When you own a home, property taxes are considered an unavoidable expense. Most of the time, people find it challenging to pay their property tax even when there is no economic crisis or a major health issue at play. However, since COVID-19 entered the scene, many homeowners are wondering how this pandemic might affect their property taxes.
What Makes Your Property Tax Bill Smaller And How Can COVID-19 Affect It?
Your property taxes are mostly based on your home’s value. However, it is vital to note that local and state officials might also have a say in establishing your final property tax rate. Hence, let’s find out how this pandemic might affect your property tax bill based on the aforementioned factors.
Your Home’s Value During The Coronavirus Pandemic
Generally, the value of your home is established by an assessor working under your local government. When your home assessment goes up, that means your property taxes increase as well, and vice versa. That is why what most property owners do after they receive a larger property tax bill is to appeal their assessment, especially if they feel that the assessment was unfairly inflated.
We can’t deny that COVID-19 has disrupted our country’s housing market, created an uncertain outlook for several businesses, and resulted in higher unemployment rates. All of those factors develop a temporary recession. Based on the past, when there is a recession, home values most likely drop. This leads to lower property taxes.
You need to know whether your home value was reassessed or not according to your local government. That is why homeowners should keep current on their home’s value. That way, you can opt to appeal your home assessment if needed.
Property taxes in some areas might not consider the home value declines caused by the pandemic. If you feel that this is the case, you might want to appeal. To do so, you can check on your property tax assessment. It most likely has an explanation about how you can appeal. Also, it will help if you learn about COVID property tax planning. That way, you can manage to pay your property taxes easily.
Property Tax Relief During COVID-19
As mentioned earlier, your property taxes depend on a combination of your home’s value (assessed by the assessor) and the needs or requirements of your local government. This is also with the state, which lays down all the guidelines your local government must follow.
For example, the state of California has a law called Proposition 13. It was established in 1978 and capped property taxes at 1%. Before that, the average property tax in California was 2.67%.
Most states and localities have already established property tax relief in place. To help you out, you can check online to see if you have any tax relief available for you in your hometown. For example, in 2020, the state of Indiana ordered that all property taxes should only remain due on May 11. However, counties must not charge penalties on payments that are made after May 11 for only 60 days.
What About The Federal Government? Do They Offer Property Tax Relief?
The federal government provides relief to homeowners. However, at first, it was not directly in the form of property taxes. The federal government offers the Coronavirus Aid, Relief, and Economic Security (CARES) Act, which provides citizens with a different kind of relief.
Last March 27, 2020, the CARES Act was signed into law by former President Trump. It helps homeowners who cannot pay their mortgage due to the impact caused by the pandemic on their finances. This is through mortgage forbearances or foreclosure moratoriums.
A mortgage foreclosure permits you to pause or reduce your mortgage payments for a limited period. It does not eliminate your need to repay the reduced or miss payments. On the other hand, a foreclosure moratorium stops or suspends your lender from foreclosing on your property. This usually occurs when you did not make the required payments on your mortgage.
In April 2020, the Federal Reserve initiated a Municipal Liquidity Facility (MLF) using the CARES Act funds. This will give up to $500 billion in short- and mid-term funding to states and municipalities.
Those municipalities who greatly depend on local taxes have experienced revenues plummet due to COVID-19. To make up for that gap, the government offers MLF funding. This will permit the counties, cities, and states to provide property tax relief for the homeowners. Not only that, but they can also use the MLF to fund schools, administration, and other services.
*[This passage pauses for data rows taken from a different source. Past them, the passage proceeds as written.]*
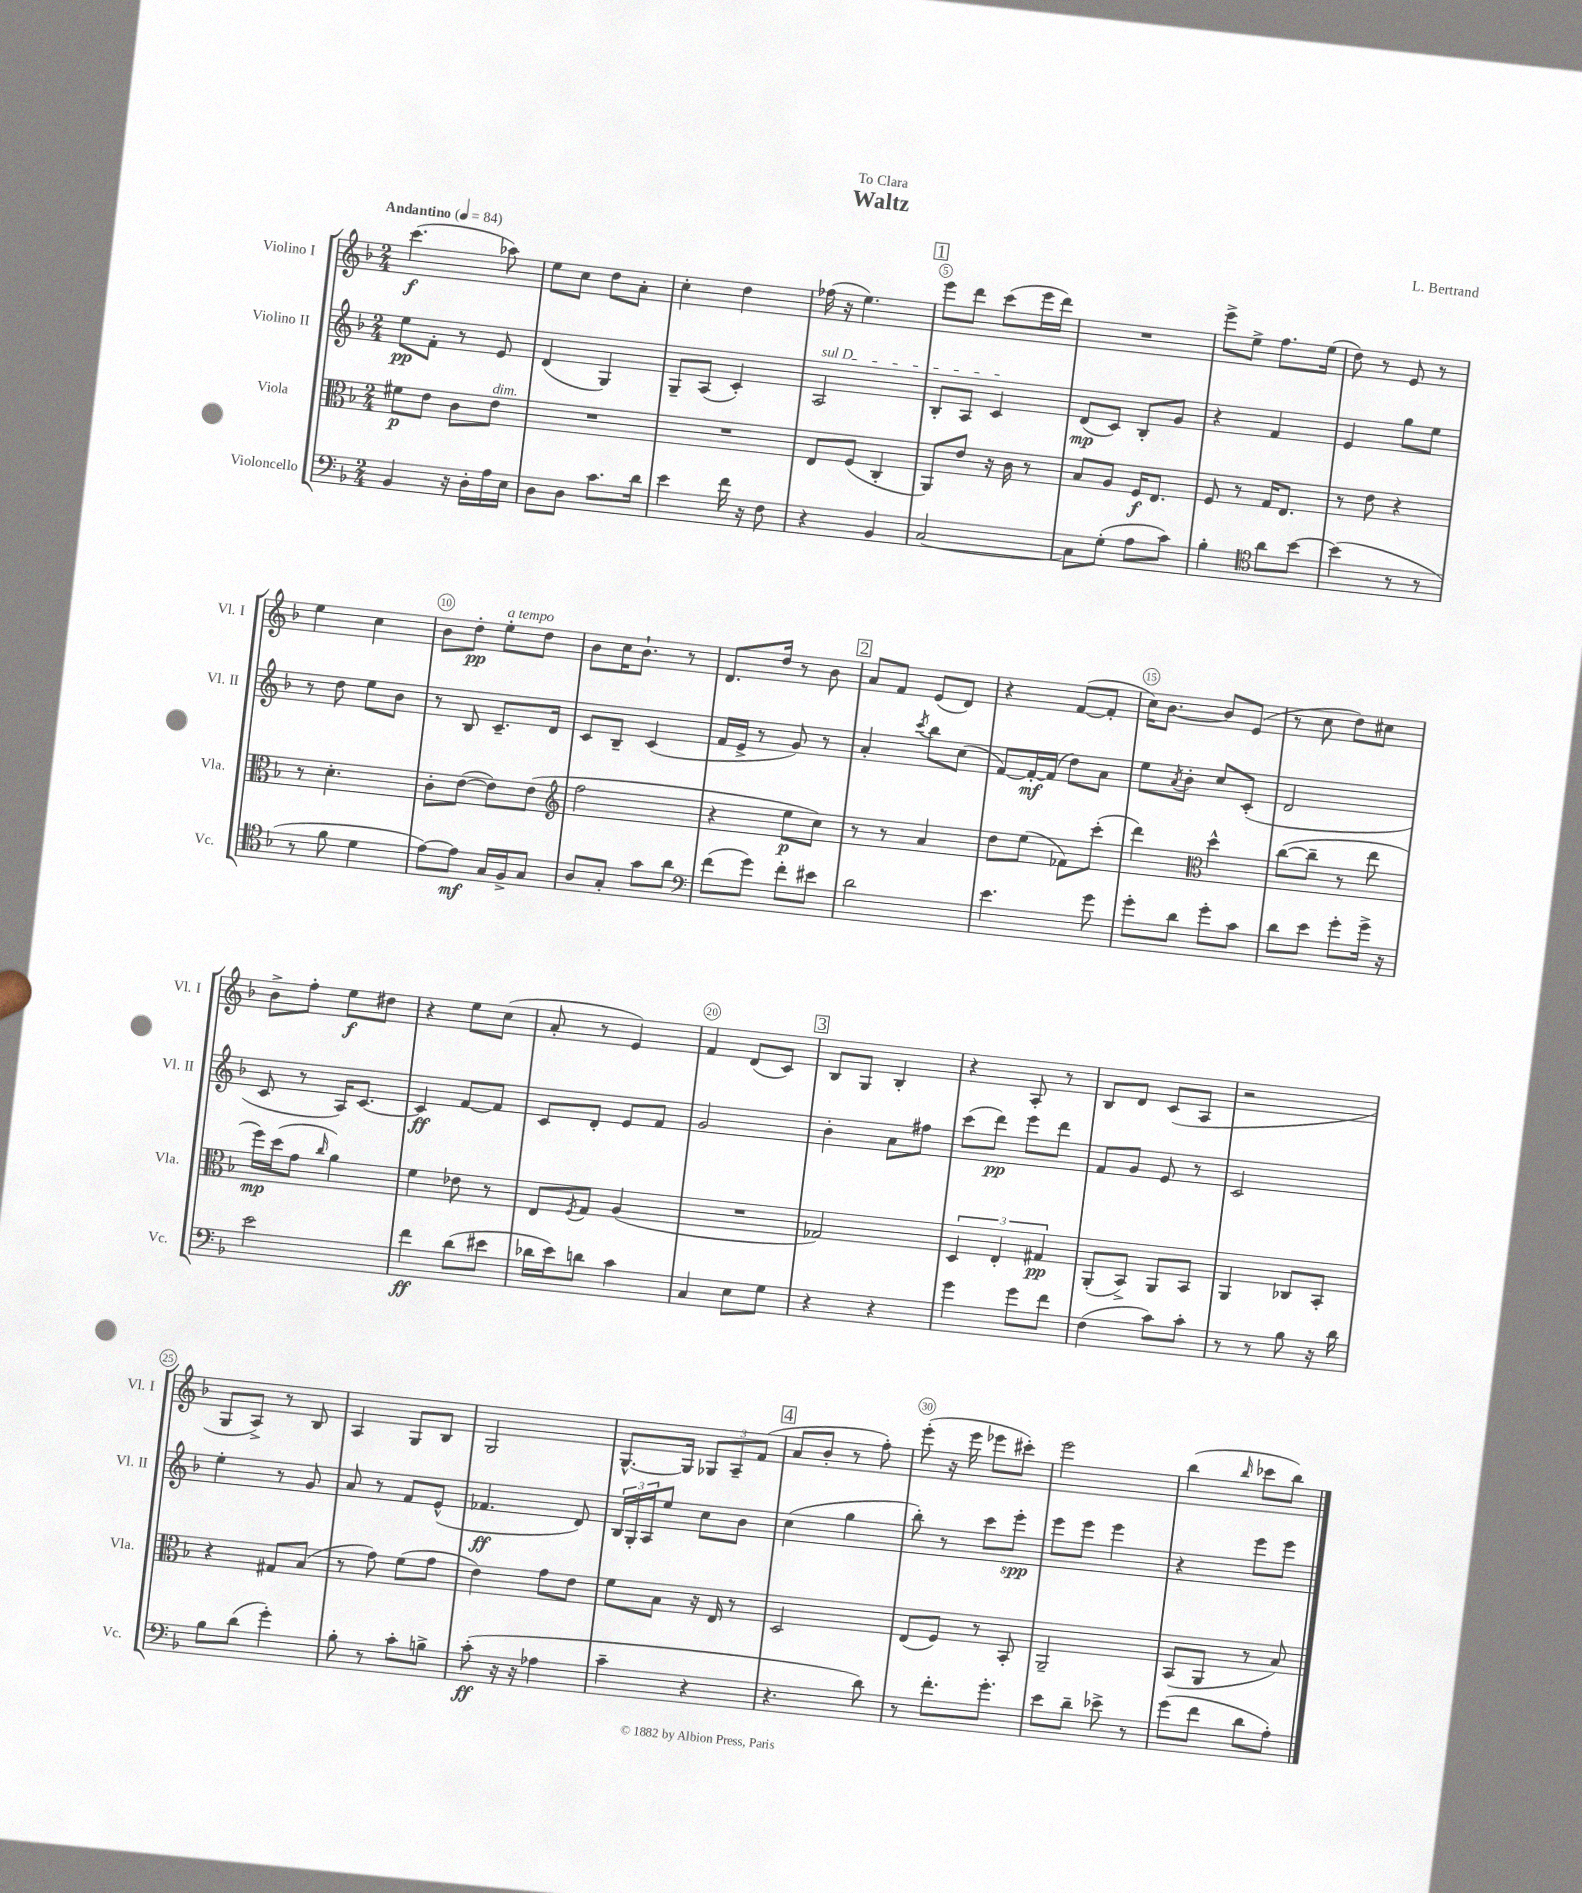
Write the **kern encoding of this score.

**kern	**dynam	**kern	**dynam	**kern	**dynam	**kern	**dynam
*part4	*part4	*part3	*part3	*part2	*part2	*part1	*part1
*staff4	*staff4	*staff3	*staff3	*staff2	*staff2	*staff1	*staff1
*I"Violoncello	*	*I"Viola	*	*I"Violino II	*	*I"Violino I	*
*I'Vc.	*	*I'Vla.	*	*I'Vl. II	*	*I'Vl. I	*
*clefF4	*	*clefC3	*	*clefG2	*	*clefG2	*
*k[b-]	*	*k[b-]	*	*k[b-]	*	*k[b-]	*
*M2/4	*	*M2/4	*	*M2/4	*	*M2/4	*
*MM84	*	*MM84	*	*MM84	*	*MM84	*
=1	=1	=1	=1	=1	=1	=1	=1
!	!	!	!	!	!	!LO:TX:a:B:t=Andantino	!
4BB-/	.	8f#X\L	p	8ee\L	pp	(4.ccc\	f
.	.	8e\J	.	8f'\J	.	.	.
16r	.	8c\L	.	8r	.	.	.
16D'\LL	.	.	.	.	.	.	.
!	!	!LO:TX:a:i:t=dim.	!	!	!	!	!
16A\	.	8e\J	.	8e/	.	8aa-X\)	.
16E\JJ	.	.	.	.	.	.	.
=2	=2	=2	=2	=2	=2	=2	=2
8D\L	.	2r	.	(4d/	.	8ee\L	.
8D\J	.	.	.	.	.	8cc\J	.
8.c\L	.	.	.	4G/)	.	8dd\L	.
.	.	.	.	.	.	8a'\J	.
16d\Jk	.	.	.	.	.	.	.
=3	=3	=3	=3	=3	=3	=3	=3
4e\	.	2r	.	8G~/L	.	4cc'\	.
.	.	.	.	(8A/J	.	.	.
16f\	.	.	.	4c'/)	.	4dd\	.
16r	.	.	.	.	.	.	.
8F\	.	.	.	.	.	.	.
=4	=4	=4	=4	=4	=4	=4	=4
!	!	!	!	!LO:TX:a:i:t=sul D	!	!	!
4r	.	8E/L	.	2A/	.	(16ff-X\	.
.	.	.	.	.	.	16r	.
.	.	(8F/J	.	.	.	4.ee\)	.
4BB-/	.	4C'/	.	.	.	.	.
!!LO:REH:place=s1:t=1
=5	=5	=5	=5	=5	=5	=5	=5
[2C/	.	8AA/L)	.	8B-'/L	.	8eee\L	.
.	.	8e/J	.	8A/J	.	8ddd\J	.
.	.	16r	.	4c/	.	(8ccc\L	.
.	.	16c\	.	.	.	.	.
.	.	8r	.	.	.	16eee\L	.
.	.	.	.	.	.	16ddd\JJ)	.
=6	=6	=6	=6	=6	=6	=6	=6
8C\L]	.	8B-/L	.	(8d/L	mp	2r	.
(8G'\J	.	8A/J	.	8c/J)	.	.	.
8A\L	.	16F/KL	f	8B-'/L	.	.	.
.	.	8.E/J	.	.	.	.	.
8c\J)	.	.	.	8g/J	.	.	.
=7	=7	=7	=7	=7	=7	=7	=7
4B-'\	.	8F/	.	4r	.	8eee^\L	.
.	.	8r	.	.	.	8ee^\J	.
*clefC4	*	*	*	*	*	*	*
8a\L	.	16G/KL	.	4f/	.	8.ff\L	.
.	.	8.E/J	.	.	.	.	.
[8b-\J	.	.	.	.	.	.	.
.	.	.	.	.	.	(16ee\Jk	.
=8	=8	=8	=8	=8	=8	=8	=8
(4b-\]	.	8r	.	4e/	.	8dd\)	.
.	.	8e\	.	.	.	8r	.
8r	.	4r	.	8gg\L	.	8e/	.
8r	.	.	.	8ee\J	.	8r	.
!!LO:LB:g=z
=9	=9	=9	=9	=9	=9	=9	=9
8r	.	8r	.	8r	.	4ee\	.
8f\	.	4.d'\	.	8dd\	.	.	.
4d\	.	.	.	8ee\L	.	4cc\	.
.	.	.	.	8b-\J	.	.	.
=10	=10	=10	=10	=10	=10	=10	=10
[8e\L)	.	8c'\L	.	8r	.	8b-\L	.
8e\J]	mf	([8e\J	.	8B-/	.	8dd'\J	pp
!	!	!	!	!	!	!LO:TX:a:i:t=a tempo	!
16G/LL	.	8e\L])	.	8.c~/L	.	8ee'\L	.
16F^/J	.	.	.	.	.	.	.
8G/J	.	(8e\J	.	.	.	8dd\J	.
.	.	.	.	16d/Jk	.	.	.
=11	=11	=11	=11	=11	=11	=11	=11
*	*	*clefG2	*	*	*	*	*
8A/L	.	2ff\	.	8c/L	.	8b-\L	.
8G'/J	.	.	.	8B-~/J	.	16cc\K	.
.	.	.	.	.	.	8.b-`\J	.
8g\L	.	.	.	(4c/	.	.	.
8a\J	.	.	.	.	.	8r	.
=12	=12	=12	=12	=12	=12	=12	=12
*clefF4	*	*	*	*	*	*	*
(8f\L	.	4r	.	16f/LL	.	8.d/L	.
.	.	.	.	16e^/JJ	.	.	.
8g\J)	.	.	.	8r	.	.	.
.	.	.	.	.	.	16dd/Jk	.
8f'\L	.	8ee\L	p	8g/)	.	8r	.
8e#X\J	.	8cc\J)	.	8r	.	8b-\	.
!!LO:REH:place=s1:t=2
=13	=13	=13	=13	=13	=13	=13	=13
2d\	.	8r	.	4a'/	.	8a/L	.
.	.	8r	.	.	.	8f/J	.
.	.	.	.	8qccc/	.	.	.
.	.	4a/	.	8bb-\L	.	(8e/L	.
.	.	.	.	(8cc\J	.	8d/J)	.
=14	=14	=14	=14	=14	=14	=14	=14
4.e\	.	8dd\L	.	[8f/L)	.	4r	.
.	.	(8ee\J	.	16f'/L_	mf	.	.
.	.	.	.	(16f/JJ]	.	.	.
.	.	8f-X\L)	.	8dd\L)	.	([8f/L	.
8g\	.	(8ccc'\J	.	8a\J	.	8f'/J]	.
=15	=15	=15	=15	=15	=15	=15	=15
8g'\L	.	4ddd\)	.	8ee\L	.	16cc\KL)	.
.	.	.	.	.	.	[8.b-\J	.
.	.	.	.	8qa/	.	.	.
8d\J	.	.	.	8b-'\J	.	.	.
*	*	*clefC3	*	*	*	*	*
8g'\L	.	4dd^^\	.	8cc/L	.	8b-/L]	.
8c\J	.	.	.	(8c'/J	.	(8e/J	.
=16	=16	=16	=16	=16	=16	=16	=16
8d\L	.	([8cc\L	.	2d/	.	8r	.
8e\J	.	8cc~\J]	.	.	.	8cc\	.
8g'\L	.	8r	.	.	.	8dd\L)	.
16g^\Jk	.	8ee\	.	.	.	8cc#X\J	.
16r	.	.	.	.	.	.	.
!!LO:LB:g=z
=17	=17	=17	=17	=17	=17	=17	=17
2e\	.	16ff\LL)	mp	8c/	.	8b-^\L	.
.	.	(16dd\J	.	.	.	.	.
.	.	8g\J	.	8r	.	8ff'\J	.
.	.	16qqcc/	.	.	.	.	.
.	.	4a\)	.	16A/KL)	.	8ee\L	f
.	.	.	.	[8.c/J	.	.	.
.	.	.	.	.	.	8dd#X\J	.
=18	=18	=18	=18	=18	=18	=18	=18
4f\	ff	4f\	.	4c/]	ff	4r	.
(8d\L	.	8e-X\	.	[8f/L	.	8ee\L	.
8e#X\J	.	8r	.	8f/J]	.	(8cc\J	.
=19	=19	=19	=19	=19	=19	=19	=19
16d-X\LL	.	8E/L	.	8c/L	.	8a'/	.
16e\J)	.	.	.	.	.	.	.
.	.	8qF/	.	.	.	.	.
8dn\J	.	8G/J	.	8d'/J	.	8r	.
4c\	.	(4A/	.	8e/L	.	4e/)	.
.	.	.	.	8f/J	.	.	.
=20	=20	=20	=20	=20	=20	=20	=20
4C/	.	2r	.	2g/	.	4f/	.
8E\L	.	.	.	.	.	(8d/L	.
8G\J	.	.	.	.	.	8c/J)	.
!!LO:REH:place=s1:t=3
=21	=21	=21	=21	=21	=21	=21	=21
4r	.	2G-X/)	.	4b-'\	.	8B-/L	.
.	.	.	.	.	.	8G/J	.
4r	.	.	.	8a\L	.	4B-'/	.
.	.	.	.	8ff#X\J	.	.	.
=22	=22	=22	=22	=22	=22	=22	=22
4g\	.	6D/	.	(8ccc\L	.	4r	.
.	.	.	.	8ddd\J)	pp	.	.
.	.	6E'/	.	.	.	.	.
8g\L	.	.	.	8eee\L	.	8A'/	.
.	.	6G#X/	pp	.	.	.	.
8f\J	.	.	.	8ddd\J	.	8r	.
=23	=23	=23	=23	=23	=23	=23	=23
(4F\	.	(8AA'/L	.	8f/L	.	8B-/L	.
.	.	8BB-^/J)	.	8g/J	.	8d/J	.
8c\L)	.	8AA/L	.	8e/	.	(8c/L	.
8c'\J	.	8BB-/J	.	8r	.	8A/J	.
=24	=24	=24	=24	=24	=24	=24	=24
8r	.	4AA/	.	2c/	.	2r	.
8r	.	.	.	.	.	.	.
8B-\	.	8C-X/L	.	.	.	.	.
16r	.	8BB-'/J	.	.	.	.	.
16d\	.	.	.	.	.	.	.
!!LO:LB:g=z
=25	=25	=25	=25	=25	=25	=25	=25
8B-\L	.	4r	.	4ee'\	.	8G/L	.
(8d\J	.	.	.	.	.	8A^/J)	.
4g'\)	.	8G#X/L	.	8r	.	8r	.
.	.	(8B-/J	.	8g/	.	8B-/	.
=26	=26	=26	=26	=26	=26	=26	=26
8B-'\	.	8r	.	8a/	.	4A/	.
8r	.	8g\)	.	8r	.	.	.
8c'\L	.	(8f\L	.	8f/L	.	8G/L	.
8Bn^\J	.	8g\J	.	(8e^^/J	.	8B-/J	.
=27	=27	=27	=27	=27	=27	=27	=27
(8c'\	ff	4e\)	.	4.f-X/	ff	2G/	.
16r	.	.	.	.	.	.	.
16r	.	.	.	.	.	.	.
4A-X\	.	8g\L	.	.	.	.	.
.	.	8e\J	.	8d/)	.	.	.
=28	=28	=28	=28	=28	=28	=28	=28
4c~\	.	8f\L	.	24B-/LL	.	[8.G^^/L	.
.	.	.	.	24G'/	.	.	.
.	.	.	.	24A/J	.	.	.
.	.	8B-\J	.	8ee/J	.	.	.
.	.	.	.	.	.	16G/Jk]	.
4r	.	16r	.	8cc\L	.	12G-X/L	.
.	.	16E/	.	.	.	.	.
.	.	.	.	.	.	12A~/	.
.	.	8r	.	8b-\J	.	.	.
.	.	.	.	.	.	(12f/J	.
!!LO:REH:place=s1:t=4
=29	=29	=29	=29	=29	=29	=29	=29
4.r	.	2D/	.	(4cc\	.	8a/L	.
.	.	.	.	.	.	8b-'/J	.
.	.	.	.	4gg\	.	8r	.
8d\)	.	.	.	.	.	8ff'\)	.
=30	=30	=30	=30	=30	=30	=30	=30
8r	.	(8E/L	.	8bb-'\)	.	(8eee'\	.
8.f'\L	.	8F/J)	.	8r	.	16r	.
.	.	.	.	.	.	16eee\	.
.	.	8r	.	8ccc\L	.	8eee-X\L	.
8.g'\J	.	.	.	.	.	.	.
.	.	8BB-'/	.	8eee'\J	spp	8ccc#X'\J)	.
=31	=31	=31	=31	=31	=31	=31	=31
8e\L	.	2AA~/	.	8eee\L	.	2eee\	.
8d~\J	.	.	.	8eee\J	.	.	.
8e-X^\	.	.	.	4eee\	.	.	.
8r	.	.	.	.	.	.	.
=32	=32	=32	=32	=32	=32	=32	=32
(8g\L	.	(8BB-/L	.	4r	.	(4bb-\	.
8f\J	.	8AA/J	.	.	.	.	.
.	.	.	.	.	.	16qqbb-/	.
8d\L	.	8r	.	8eee\L	.	8ccc-X\L	.
8A'\J)	.	8B-/)	.	8eee\J	.	8bb-\J)	.
==	==	==	==	==	==	==	==
*-	*-	*-	*-	*-	*-	*-	*-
The MLF will be administered by the Federal Reserve Bank of New York. It will purchase up to $500 billion in short-term notes straight from eligible entities. Furthermore, cities in our country with 250,000 residents or more, as well as counties with a population of at least 500,000 residents, are eligible for MLF.
In addition to this, states can also delegate up to four that are possibly qualified for funding. These entities might include smaller municipalities. Not only that, but it might also include institutions such as state universities.
Back then, when the program was first announced, cities with 1 million residents or more and counties with 2 million residents or more were qualified. However, local officials from all over the US petitioned to change the requirements. This is because they believe it excluded too many areas in the country.
For example, the 26th largest county by population in the US, which is Suffolk County on Long Island, was not originally qualified. Even though it was a large county with 1.5 million residents and was hard-hit by the pandemic, it still didn’t make the cut. This led them to request lowering the threshold for MLF eligibility.
To Sum It Up
As a homeowner, you should understand what might happen to property taxes nationally and in your specific area, especially when the country returns to business as usual. Moreover, it is vital to know that although getting lower property taxes is beneficial for you in the short term, you should also note that these taxes are the basis for community initiatives. This means lower property taxes might be advantageous for an individual, but not possibly the entire community.